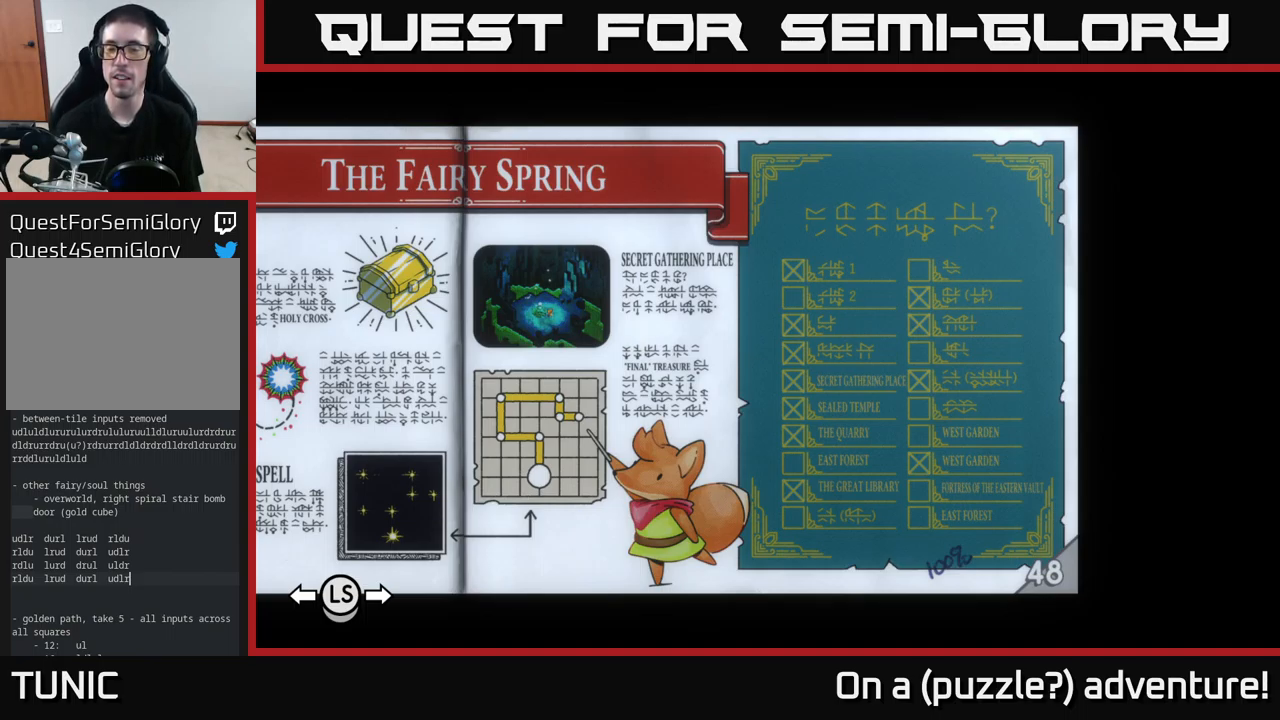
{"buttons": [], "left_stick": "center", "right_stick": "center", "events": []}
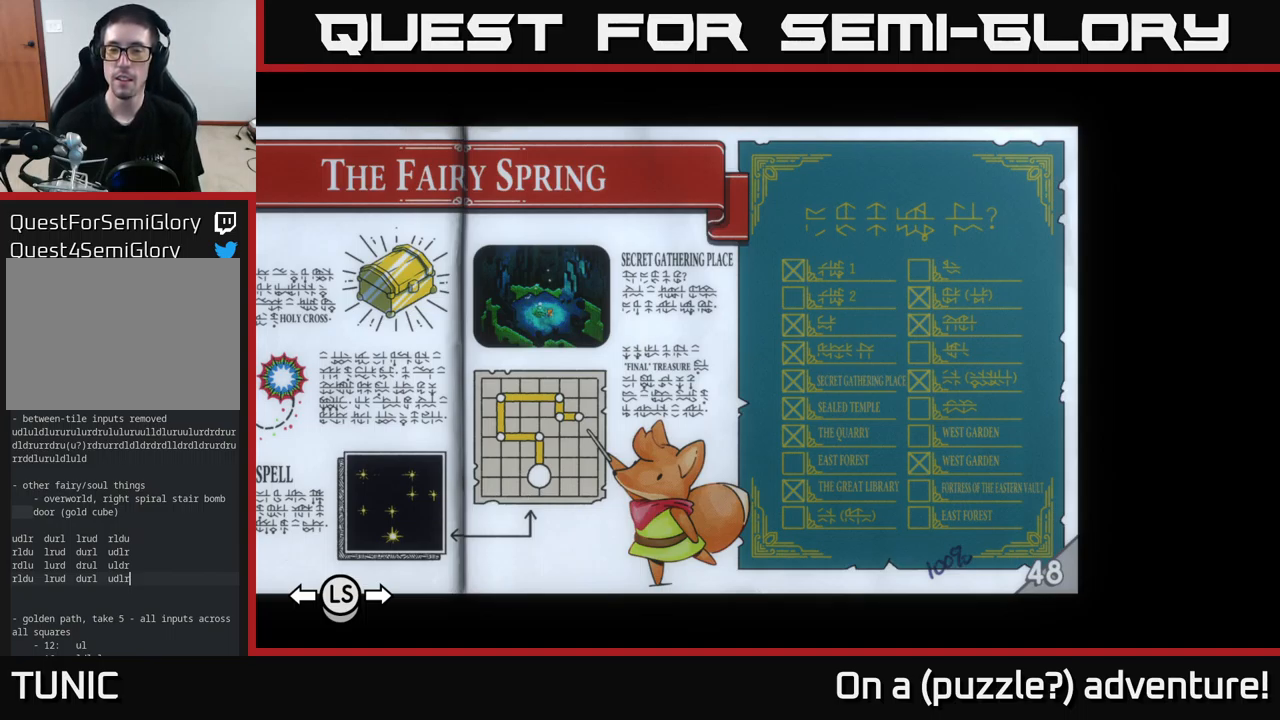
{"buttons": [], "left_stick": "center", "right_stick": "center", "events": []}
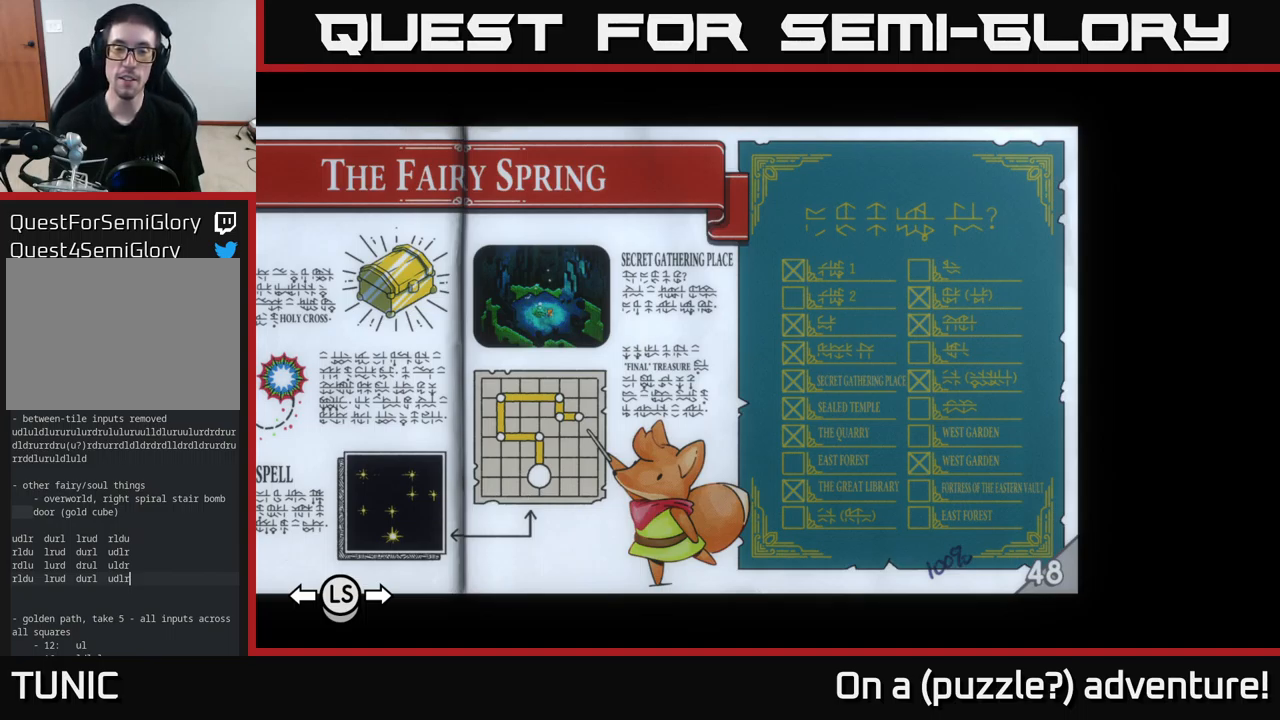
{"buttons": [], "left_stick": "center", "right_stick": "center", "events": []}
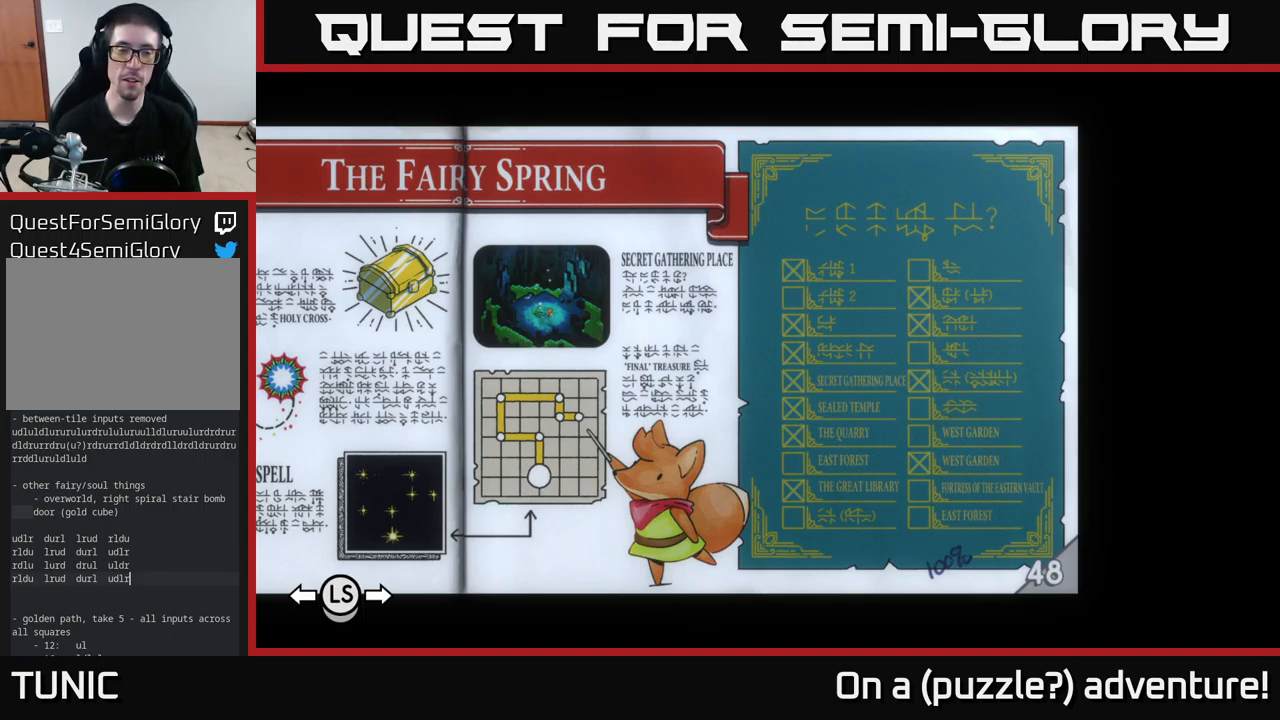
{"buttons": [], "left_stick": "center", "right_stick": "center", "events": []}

> _What is expected_: Make an exact copy of the data, leaving its pictures out.

> _Your response_:
{"buttons": [], "left_stick": "center", "right_stick": "center", "events": []}
{"buttons": [], "left_stick": "center", "right_stick": "center", "events": []}
{"buttons": [], "left_stick": "center", "right_stick": "center", "events": []}
{"buttons": [], "left_stick": "center", "right_stick": "center", "events": []}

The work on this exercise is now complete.